Ademais, necessariamente há benefício tarifário específico derivado da prorrogação dos contratos Proinfa para o consumidor, eis que: o agente gerador perderá parte dos benefícios dos descontos tarifários do uso dos sistemas; deve ser aplicada a substituição do IGPM, de 2020 para 2021, para o IPCA, o que implicará em uma redução de cerca de 30% nos custos do Proinfa imediatamente; e a troca do indexador dos contratos de IGPM para IPCA, entrega ao consumidor, um ganho provável de 0,78% ao ano até o final dos atuais contratos, considerando o spread entre estes, lastreados em IGPM e IPCA na B3, para o período de cinco a 25 anos.

Pelo exposto, então, é imprescindível filtrar as informações disseminadas acerca da MP 1.031, convertida na Lei 14.182/2021, especialmente no que toca às falsas alegações de que seriam "jabutis" as emendas adicionadas à MP relacionadas à contratação de centrais hidrelétricas até 50 MW nos leilões de energia nova e à prorrogação dos contratos do Proinfa, que, em realidade, apresentam benefícios ao consumidor de energia.


[1] Fonte: Estudo de condições para maior inserção das PCHs/CGHs na matriz elétrica brasileira, A.T.Kearney, fevereiro, 2020;

[2] Social and Economic Benefits of Small Hydropower Plants – The Brazilian Study-case, 2016.

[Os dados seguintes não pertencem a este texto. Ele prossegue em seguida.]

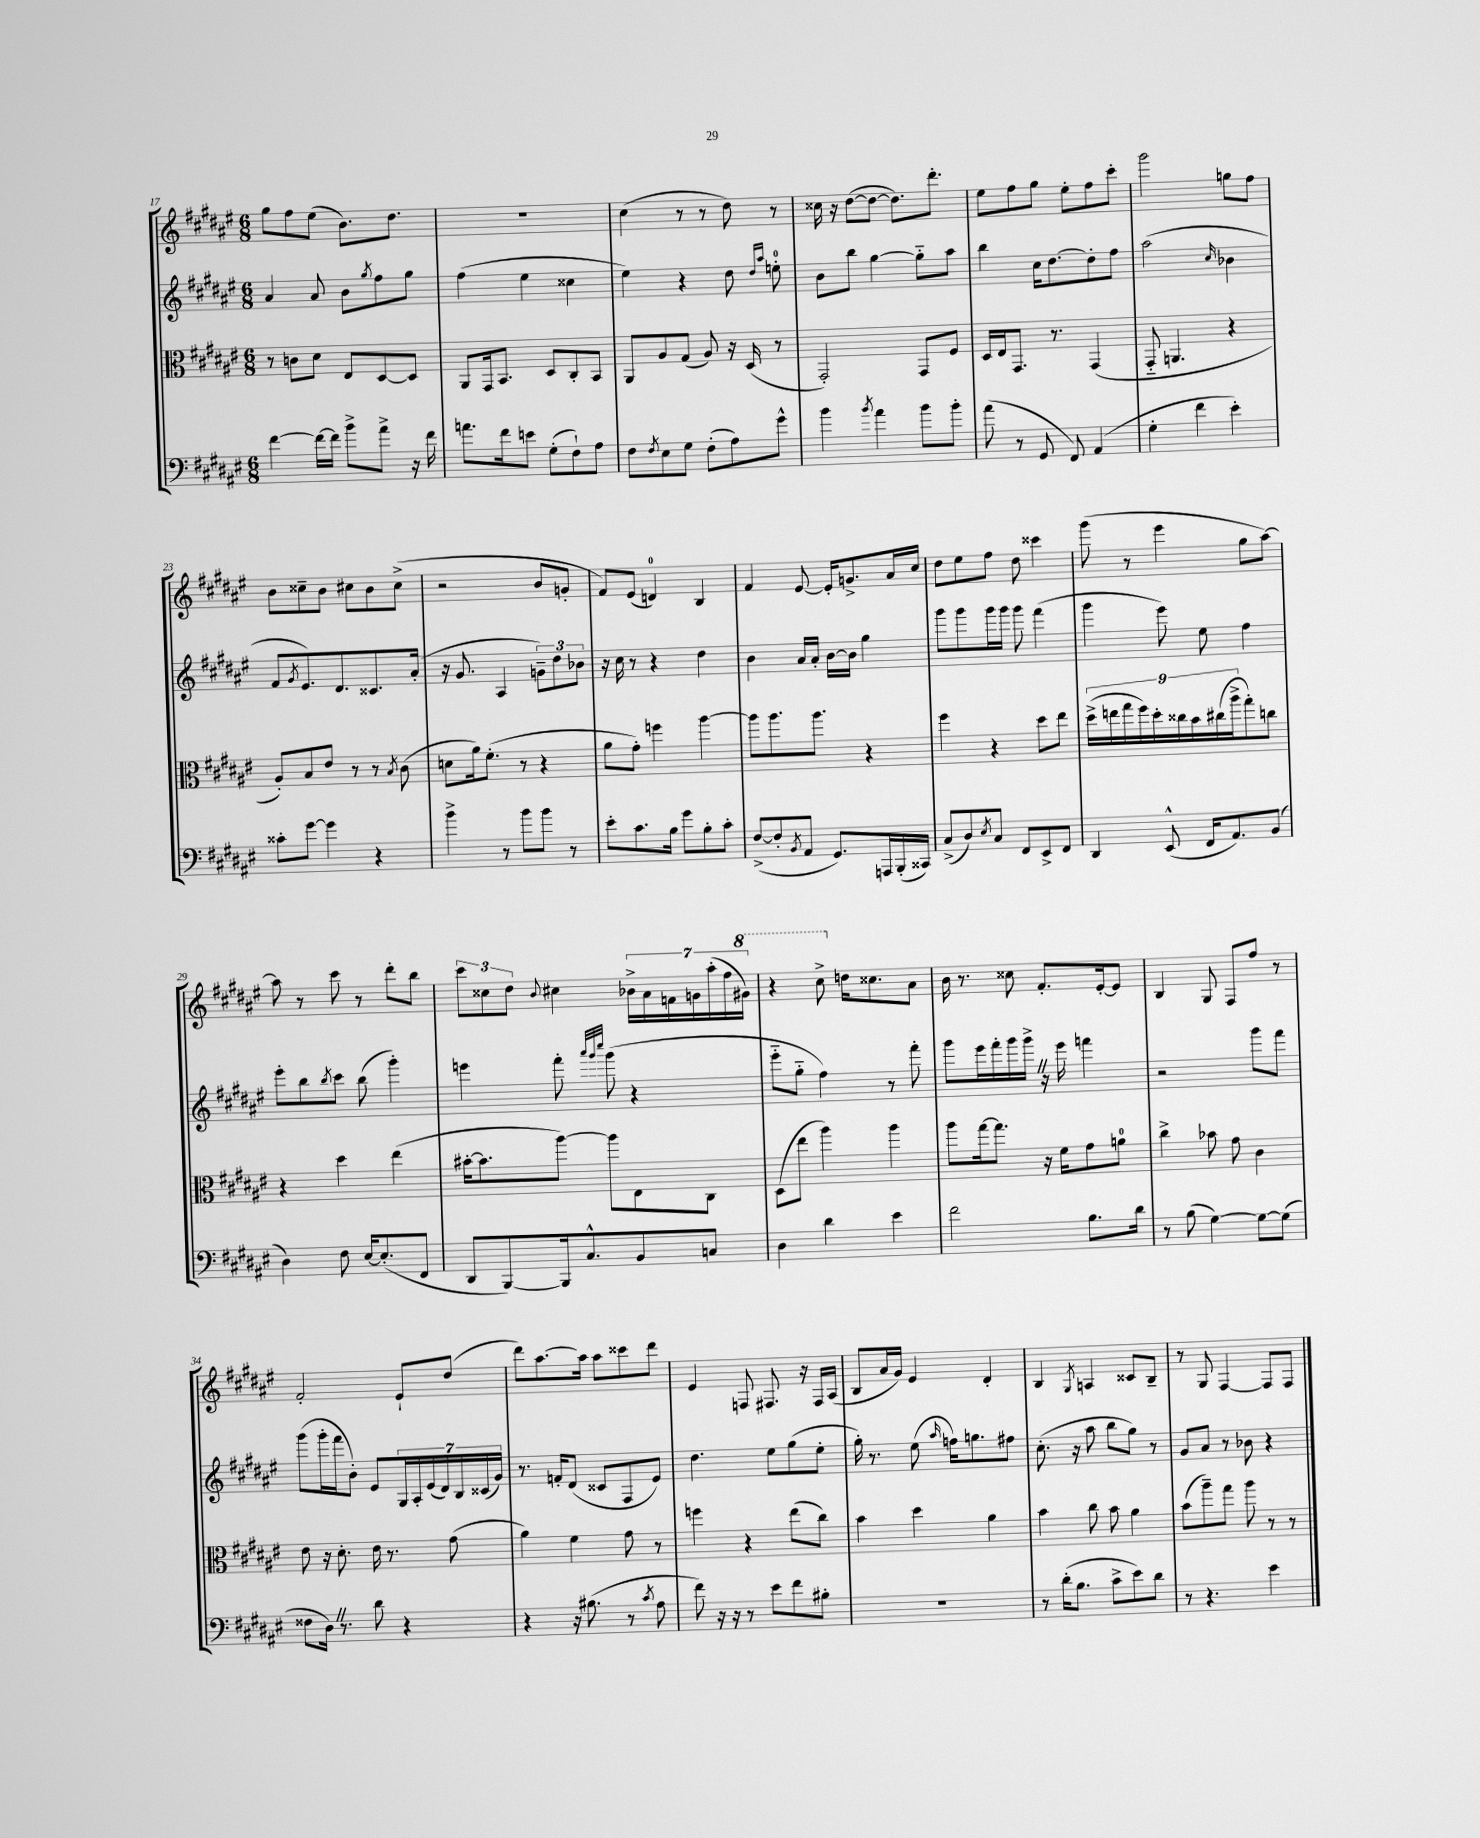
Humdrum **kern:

**kern	**kern	**kern	**kern
*staff4	*staff3	*staff2	*staff1
*clefF4	*clefC3	*clefG2	*clefG2
*k[f#c#g#d#a#e#]	*k[f#c#g#d#a#e#]	*k[f#c#g#d#a#e#]	*k[f#c#g#d#a#e#]
*M6/8	*M6/8	*M6/8	*M6/8
[4f#	8r	4a#	8gg#
.	8c	.	8ff#
16f#_	8d#	8a#	(8ee#
16f#]	.	.	.
8b^	8E#	8b	8.b)
.	.	8qgg#	.
8a#^	[8D#	8ff#	.
.	.	.	8.dd#
16r	8D#]	8gg#	.
16f#	.	.	.
=	=	=	=
8.a	8AA#	(4ff#	2.r
.	16GG#	.	.
16f#	8.BB	.	.
8e	.	4ee#	.
(8G#'	8D#	.	.
8F#`)	8C#'	4cc##	.
8A#	8BB	.	.
=	=	=	=
8F#	8AA#	4ee#)	(4cc#
8qF#	.	.	.
8E#	8A#	.	.
8G#	(8G#	4r	8r
(8F#'	8A#)	.	8r
8A#)	16r	8dd#	8dd#)
.	(16D#	.	.
.	.	16qqdd#	.
.	.	16qqaa#	.
8g#^^	8r	8ee'	8r
=	=	=	=
4b	2GG#')	8b	16cc##
.	.	.	16r
.	.	8bb	([8dd#
8qb	.	.	.
4a#	.	[4gg#	8dd#_
.	.	.	8.dd#])
8b	8GG#	8gg#'~]	.
.	.	.	8.ddd#'
8b'	8F#	8aa#	.
=	=	=	=
(8a#	16D#	4bb	8ee#
.	16E#	.	.
8r	8.GG#	.	8ff#
8GG#	.	16cc#	8gg#
.	8.r	[8.dd#	.
8FF#)	.	.	8ee#'
(4AA#	(4GG#	8dd#']	8ff#
.	.	8ff#	8ccc#'
=	=	=	=
4G#'	8GG#'~	(2aa#	2ggg#
.	4.AA	.	.
4f#	.	.	.
.	.	16qqcc#	.
4e#')	4r	4b-	8gg
.	.	.	8ff#
=	=	=	=
8c##'	8A#')	8f#	8b
.	.	8qg#	.
[8g#	8B	8.e#)	8cc##~
4g#]	8e#	.	8b
.	.	8.d#	.
.	8r	.	8cc#
4r	8r	8.c##	8b
.	8qB	.	.
.	(8c#	.	(8cc#^
.	.	(16a#'	.
=	=	=	=
4b^	8d	16r	2r
.	.	8.g#	.
.	16a#)	.	.
.	(8.f#'	.	.
8r	.	4A#	.
8b	8r	.	.
8b	4r	12g~)	8b
.	.	12dd#	.
8r	.	.	8g'
.	.	12b-	.
=	=	=	=
8e#'	8a#	16r	8f#)
.	.	16cc#	.
8.c#	8g#')	8r	(8e#
.	4ff	4r	4d)
16B	.	.	.
8g#	.	.	.
8B'	[4aa#	4dd#	4B
8c#'	.	.	.
=	=	=	=
([8F#^	8aa#]	4b	4f#
8F#']	8.aa#	.	.
8qBB	.	.	.
8AA#	.	16a#	[8e#
.	8.aa#	16a#'	.
8.GG#)	.	[16b	16e#']
.	.	16b]	8.g^
.	4r	4gg#	.
16AAA	.	.	.
(16BBB'	.	.	16a#
16CC##)	.	.	16cc#
=	=	=	=
(8C#^	4ff#	8ggg#	8dd#
8D#)	.	8ggg#	8ee#
8qE#	.	.	.
8C#	4r	16ggg#	8ff#
.	.	16ggg#	.
8FF#	.	8ggg#	8dd#
8EE#^	8dd#	(4fff#	4ccc##
8FF#	8ee#	.	.
=	=	=	=
4DD#	(18dd#^	4ggg#	(8ggg#
.	18ee	.	.
.	18gg#	.	.
.	.	.	8r
.	18ff#)	.	.
.	18dd#'	.	.
(8EE#^^	.	8eee#)	4eee#
.	18cc##	.	.
.	18b	.	.
16FF#	.	8ee#	.
.	(18cc#	.	.
8.AA#)	.	.	.
.	18aa#^	.	.
.	8gg#')	4ff#	8gg#
(8BB	8cc	.	[8aa#)
=	=	=	=
4D#)	4r	8eee#'	8aa#]
.	.	8bb	8r
.	.	8qbb	.
8F#	4dd#	8ccc#	8ccc#
[16E#	.	(8bb	8r
(8.E#']	.	.	.
.	(4ee#	4ggg#')	8ddd#'
8FF#	.	.	8bb
=	=	=	=
8DD#	[16b#'	4eee	12ccc#
.	8.b#]	.	.
.	.	.	12cc##
[8BBB)	.	.	.
.	.	.	12dd#
.	.	.	8qqb
16BBB]	[8aa#)	8fff#'	4cc#
8.C#^^	.	.	.
.	.	32qqaaa#	.
.	.	32qqggg#	.
.	.	32qqcccc#	.
.	8aa#]	(8ggg#	.
8BB	8E#	4r	28b-^
.	.	.	28a#
.	.	.	28f
.	.	.	28g
8C	8C#	.	.
.	.	.	(28aa#'
.	.	.	28ff#
.	.	.	28gg#)
=	=	=	=
4D#	(8D#	8eee#'~	4r
.	8ee#	8gg#'~	.
4d#	4aa#)	4ff#)	8ccc#^
.	.	.	16dd
.	.	.	8.cc##
4e#	4aa#	8r	.
.	.	8fff#'	8a#
=	=	=	=
2f#	8aa#	8ggg#	16b
.	.	.	8.r
.	[16gg#	16eee#	.
.	8.gg#]	16fff#'	.
.	.	16ggg#	8cc##
.	.	16ggg#^	.
.	16r	16r	8.f#'
.	16f#	16eee#	.
8.B	8g#	4fff	.
.	.	.	[16e#'
.	8a	.	8e#]
16d#	.	.	.
=	=	=	=
8r	4cc#^	2r	4B
(8B	.	.	.
[4G#)	8b-	.	8G#
.	8g#	.	8F#
8G#_	4c#	8ggg#	8ff#
(8G#]	.	8fff#	8r
=	=	=	=
8F##	8e#	(8ggg#	2f#'
16D#)	16r	16ggg#'	.
8.r	8.d#'	16fff#	.
.	.	8b')	.
8d#	16e#	8e#	.
.	8.r	.	.
4r	.	28G#	8e#`
.	.	28A#'	.
.	.	(28e#	.
.	.	28d#)	.
.	(8g#	.	(8dd#
.	.	28B	.
.	.	(28c##	.
.	.	28g#)	.
=	=	=	=
4r	4a#)	8.r	8ddd#)
.	.	.	[8.aa#
.	.	16f'	.
16r	4f#	(8d#	.
(8.B#	.	.	16aa#]
.	.	8c##	8aa#
8r	8g#	8F#	8ccc##
8qc#	.	.	.
8A#	8r	8e#)	8ddd#
=	=	=	=
8f#)	4ff	4.dd#	4e#
16r	.	.	.
16r	.	.	.
8r	4r	.	8F
8e#	.	8ee#	8.F#
8f#	(8ee#	(8gg#	.
.	.	.	16r
8B#'	8cc#)	8ee#'	16F#
.	.	.	(16A#
=	=	=	=
2.r	4b	16gg#')	8B
.	.	8.r	.
.	.	.	16a#
.	.	.	16g#)
.	4dd#	(8ee#	4e#
.	.	16qqaa#	.
.	.	16ff)	.
.	.	8.gg	.
.	4a#	.	4d#'
.	.	8ff#	.
=	=	=	=
8r	4b	(8.cc#'	4B
(16d#'	.	.	.
8.B	.	16r	.
.	.	.	8qG#
.	8cc#	8aa#	4A
8c#^	8b	8bb	.
8e#)	4a#	8gg#)	8c##
8d#	.	8r	8B~
=	=	=	=
8r	(8b	8g#	8r
4.r	8aa#~)	8a#	8G#
.	8gg#	8r	[4F#
.	8aa#	8b-	.
4e#	8r	4r	8F#]
.	8r	.	8F#
==	==	==	==
*-	*-	*-	*-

[3] Parecer nº 134, de 2021 – Plen. da comissão mista da Medida Provisória nº 1031, de 2021, sobre a Medida Provisória nº 1031, de 2021, que dispõe sobre a desestatização da empresa Centrais Elétricas Brasileiras S.A. (Eletrobras) e altera a Lei nº 5.899, de 5 de julho de 1973, a Lei nº 9.991, de 24 de julho de 2000, e a Lei nº 10.438, de 26 de abril de 2002.